Faith leaders and City Council members Friday called on other leaders to house migrants who are living in police stations.

Pat Nabong/Sun-Times

A group of religious leaders and alderpersons gathered Friday to call on faith communities from churches, synagogues and mosques across the city to house and support migrants who’ve been living in the city’s police stations.

The Rev. Beth Brown of Lincoln Park Presbyterian Church asked the faithful to form groups of two or three and commit for one year to housing and supporting a family or group currently living in police district stations.

“The financial commitment is somewhere between $600 and $900 a month if you can house them in your church or synagogue or mosque or temple,” Brown said from her pulpit. “We can do this Chicago. Let’s house the more than 700 people living in police stations by the end of June.”

Brown said the Chicago Religious Leadership Network has developed a model for helping migrants and asylum-seekers to be safely housed and supported while going through the process of getting work authorization, finding a job and saving money for an apartment.

Rev. Beth Brown, pastor of Lincoln Park Presbyterian Church and interim commissioner on the community commission for public safety and accountability, speaks during a press conference at Lincoln Park Presbyterian Church in the Lincoln Park neighborhood, where faith leaders and alderpersons called on other leaders to house asylum seekers who are currently living in police stations, Friday, June 2, 2023. | Pat Nabong/Sun-Times

The Rev. Beth Brown is pastor of Lincoln Park Presbyterian Church and interim commissioner on the community commission for public safety and accountability.

------------------------------------------------------------------------

### TASK INSTRUCTIONS
A: From the article on housing migrants, write out everything from "A group of religious" down to "police district stations.".
B: In the article on housing migrants, what monthly cost did Brown give for housing a family in a church, synagogue, mosque or temple?

(Dataset entries)
------------------------------------------------------------------------

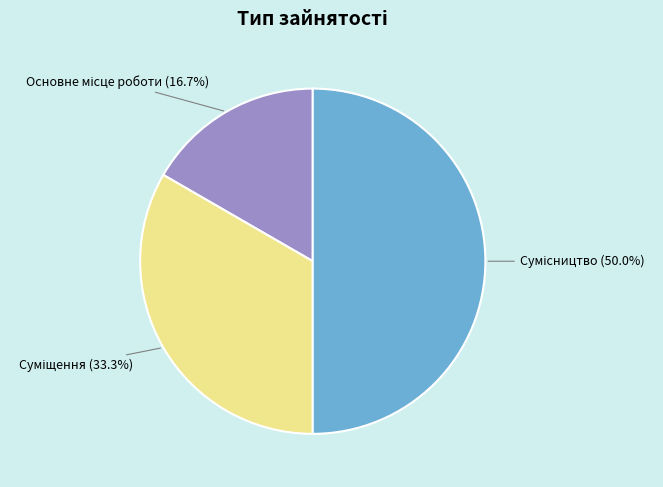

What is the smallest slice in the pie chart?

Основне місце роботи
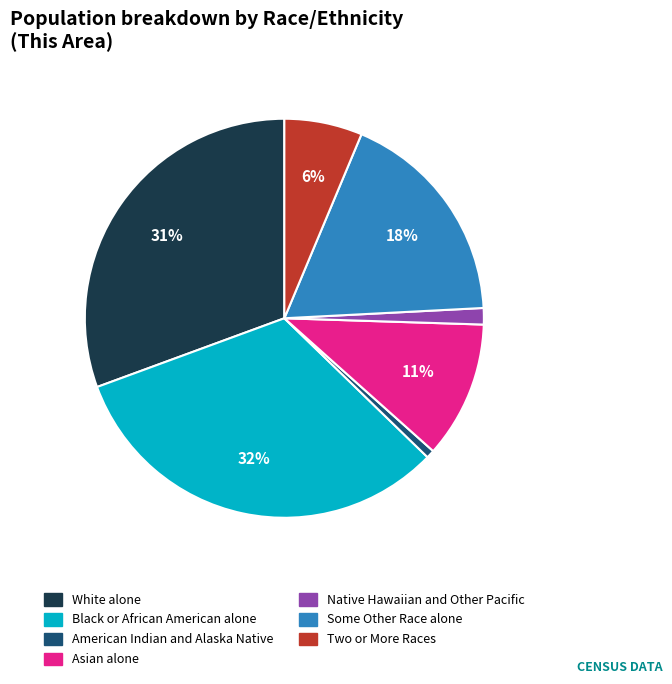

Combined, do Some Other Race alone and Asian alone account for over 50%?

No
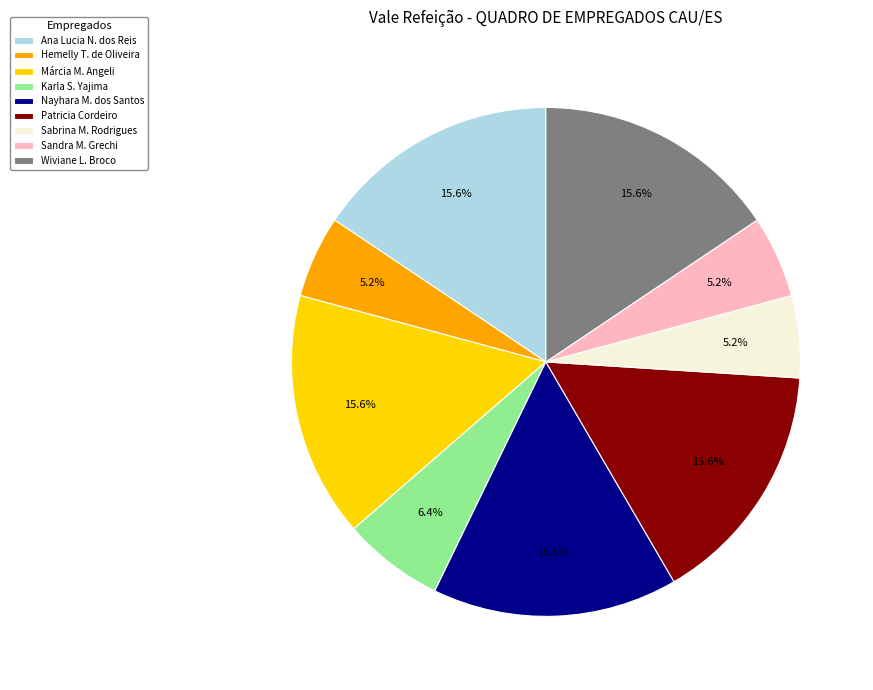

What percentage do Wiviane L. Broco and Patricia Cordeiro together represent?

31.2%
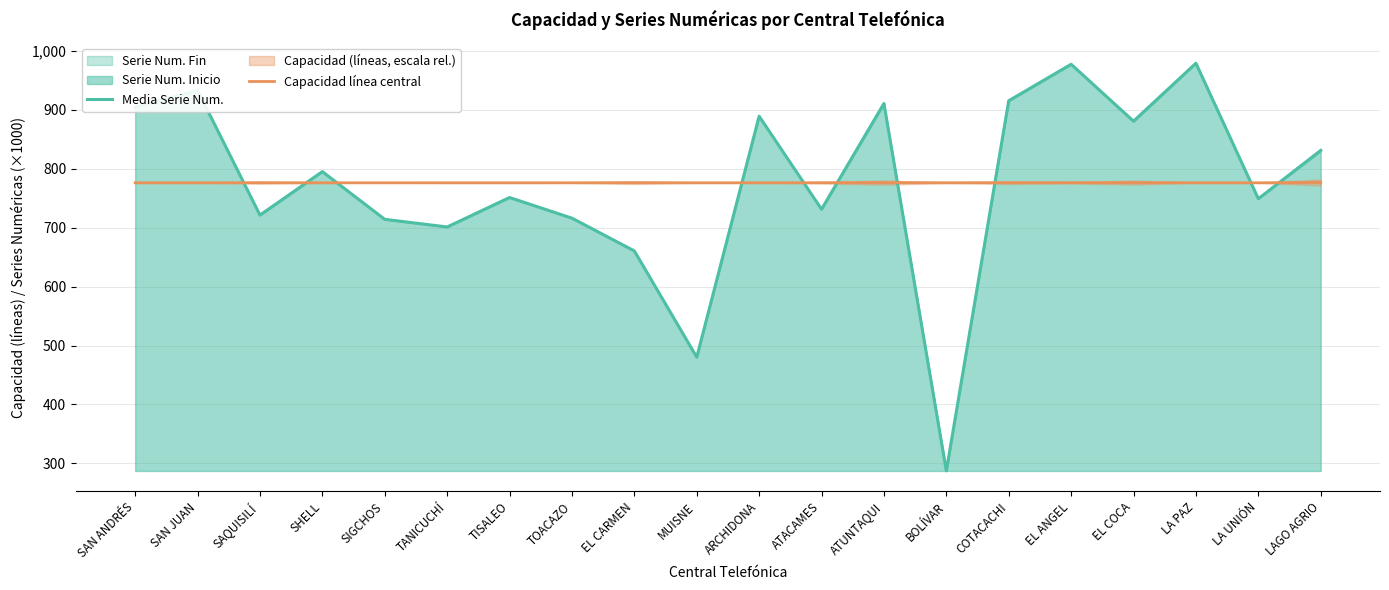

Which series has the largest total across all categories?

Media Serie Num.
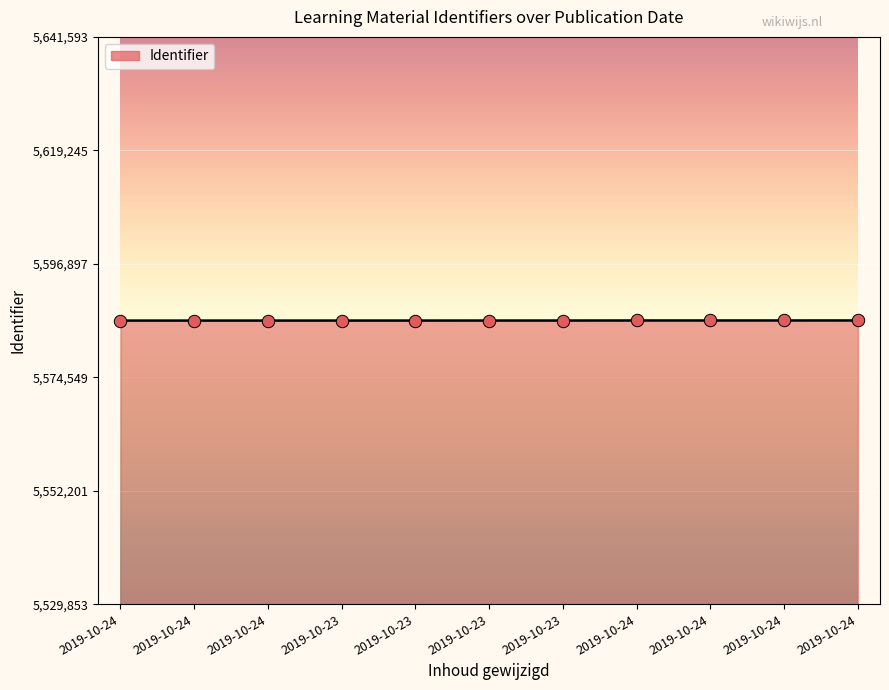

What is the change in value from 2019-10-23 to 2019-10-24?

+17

------------------------------------------------------------------------

### EXPECTED OUTPUTS
A:
A group of religious leaders and alderpersons gathered Friday to call on faith communities from churches, synagogues and mosques across the city to house and support migrants who’ve been living in the city’s police stations.

The Rev. Beth Brown of Lincoln Park Presbyterian Church asked the faithful to form groups of two or three and commit for one year to housing and supporting a family or group currently living in police district stations.

B: Between $600 and $900 a month.